Schwäbische Zeitung (Riedlingen)
Entschädigung im Mordfall Peggy gefordert
Der erst verurteilte und dann freigesprochene Ulvi K. will Millionen vom Freistaat Bayern
(AFP) - Über seine Anwälte und seine Betreuerin hat der geistig behinderte Ulvi K. am Dienstag in Kassel eine Klage gegen den Freistaat angekündigt. Es gehe um Schadensersatzansprüche „in Millionenhöhe“, sagte seine Rechtsanwältin. Ulvi K. war in dem bis heute unaufgeklärten Mordfall Peggy zunächst verurteilt und später freigesprochen worden. Jetzt will der 39-Jährige eine Millionenentschädigung vom Freistaat Bayern.
Die damals neun Jahre alte Peggy aus dem fränkischen Lichtenberg war 2001 auf dem Rückweg von der Schule verschwunden. Erst im Juli dieses Jahres wurde in einem Waldstück nahe ihrem Heimatort im benachbarten Thüringen zufällig ihr Skelett entdeckt. 2004 wurde der Gastwirtssohn Ulvi K. rechtskräftig wegen Mordes verurteilt, zehn Jahre später dann in einem äußerst selten vorkommenden Wiederaufnahmeverfahren endgültig freigesprochen.

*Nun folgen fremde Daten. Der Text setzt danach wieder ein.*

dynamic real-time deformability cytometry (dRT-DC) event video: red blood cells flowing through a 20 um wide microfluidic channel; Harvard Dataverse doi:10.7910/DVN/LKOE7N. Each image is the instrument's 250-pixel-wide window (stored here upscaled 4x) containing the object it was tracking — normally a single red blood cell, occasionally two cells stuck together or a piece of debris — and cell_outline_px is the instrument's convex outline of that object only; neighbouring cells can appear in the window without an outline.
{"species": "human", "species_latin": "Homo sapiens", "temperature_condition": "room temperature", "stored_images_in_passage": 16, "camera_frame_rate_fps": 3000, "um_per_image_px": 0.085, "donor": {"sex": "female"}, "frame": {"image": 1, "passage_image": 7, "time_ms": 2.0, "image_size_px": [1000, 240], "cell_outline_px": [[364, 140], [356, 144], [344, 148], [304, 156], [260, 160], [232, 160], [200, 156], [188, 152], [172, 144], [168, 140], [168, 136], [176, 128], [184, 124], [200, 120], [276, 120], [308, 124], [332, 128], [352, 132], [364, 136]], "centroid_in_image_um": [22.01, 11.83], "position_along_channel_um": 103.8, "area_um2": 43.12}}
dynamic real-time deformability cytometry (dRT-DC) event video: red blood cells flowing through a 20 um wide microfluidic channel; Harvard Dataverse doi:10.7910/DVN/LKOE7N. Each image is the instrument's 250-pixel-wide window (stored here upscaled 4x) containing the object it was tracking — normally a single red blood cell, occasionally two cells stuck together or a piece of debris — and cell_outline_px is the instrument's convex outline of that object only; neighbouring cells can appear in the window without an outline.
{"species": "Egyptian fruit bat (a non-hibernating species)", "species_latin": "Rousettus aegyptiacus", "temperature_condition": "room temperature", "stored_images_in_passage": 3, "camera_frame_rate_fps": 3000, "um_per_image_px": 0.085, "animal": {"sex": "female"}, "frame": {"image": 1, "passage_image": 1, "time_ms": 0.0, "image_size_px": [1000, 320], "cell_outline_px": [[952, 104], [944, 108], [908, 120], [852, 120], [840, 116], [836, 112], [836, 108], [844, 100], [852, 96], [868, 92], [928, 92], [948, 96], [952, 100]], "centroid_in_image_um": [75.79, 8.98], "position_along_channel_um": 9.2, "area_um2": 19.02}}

Bis heute gibt es keinen dringend Tatverdächtigen in dem Fall. Kürzlich gab es eine zunächst spektakulär erscheinende Spur zu dem NSU-Extremisten Uwe Böhnhardt. Doch diese ist wohl auf eine Ermittlungspanne zurückzuführen: Die DNA des Rechtsterroristen soll durch eine Verunreinigung eines Meterstabs der Ermittler an den Tatort gekommen sein.
Ulvi K.’s Betreuerin warf besonders dem damaligen bayerischen Innenminister Günther Beckstein (CSU) vor, während der Ermittlungen durch Druck auf die Polizei „billigend in Kauf genommen“zu haben, dass ein Unschuldiger verurteilt wurde. Rechtsanwältin Henning sagte, es gehe um die „endgültige Rehabilitation“für ihren Mandanten. Außer dem widerlegten Mordvorwurf solle auch der Vorwurf sexueller Übergriffe auf Kinder ausgeräumt werden. Die Millionenforderung begründete die Anwältin damit, dass ihr Mandant „einiges erlitten“habe.

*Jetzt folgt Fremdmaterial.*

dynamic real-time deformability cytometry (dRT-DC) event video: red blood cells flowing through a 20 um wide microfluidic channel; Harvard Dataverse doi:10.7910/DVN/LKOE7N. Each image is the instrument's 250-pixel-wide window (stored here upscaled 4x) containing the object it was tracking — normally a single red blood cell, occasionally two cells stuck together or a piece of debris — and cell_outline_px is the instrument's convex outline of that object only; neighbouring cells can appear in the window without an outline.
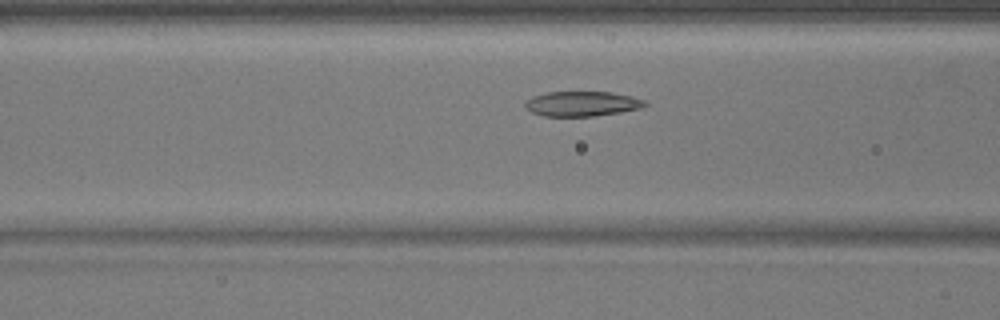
{"species": "common noctule bat (a hibernating species)", "species_latin": "Nyctalus noctula", "temperature_condition": "warm", "stored_images_in_passage": 44, "camera_frame_rate_fps": 3000, "um_per_image_px": 0.085, "animal": {"sex": "male", "body_mass_g": 17.9}, "frame": {"image": 1, "passage_image": 13, "time_ms": 4.0, "image_size_px": [1000, 320], "cell_outline_px": [[648, 104], [640, 108], [620, 112], [592, 116], [544, 116], [532, 112], [524, 108], [524, 100], [532, 96], [548, 92], [612, 92], [644, 100]], "centroid_in_image_um": [49.4, 8.82], "position_along_channel_um": 117.2, "area_um2": 17.34}}
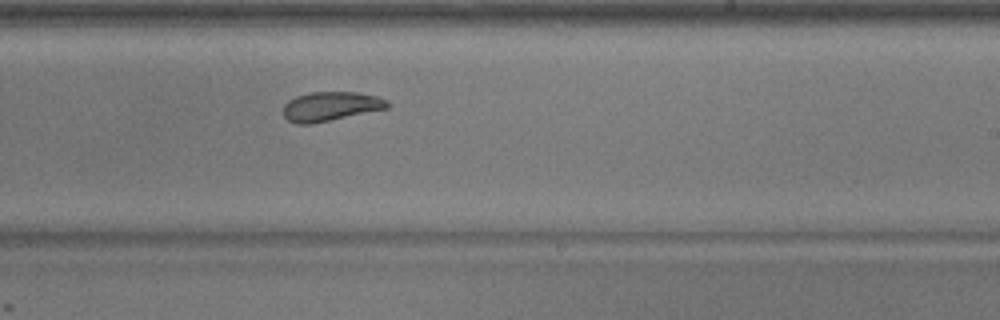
{"frame": {"image": 2, "passage_image": 24, "time_ms": 7.667, "image_size_px": [1000, 320], "cell_outline_px": [[388, 108], [312, 124], [296, 124], [288, 120], [284, 116], [284, 104], [288, 100], [296, 96], [308, 92], [356, 92], [376, 96], [388, 100]], "centroid_in_image_um": [28.08, 9.04], "position_along_channel_um": 260.9, "area_um2": 17.74}}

Ulvi K. hat seine Haftstrafe aus dem ersten Mordprozess allerdings nie antreten müssen. Er befand sich wegen des Vorwurfs sexueller Übergriffe auf Kinder seit Ende 2001 in der geschlossenen Psychiatrie. Erst Ende Juli 2015 und damit über ein Jahr nach seinem Freispruch wurde er aus der Psychiatrie entlassen und lebt seither in einem Wohnheim für Menschen mit Behinderung.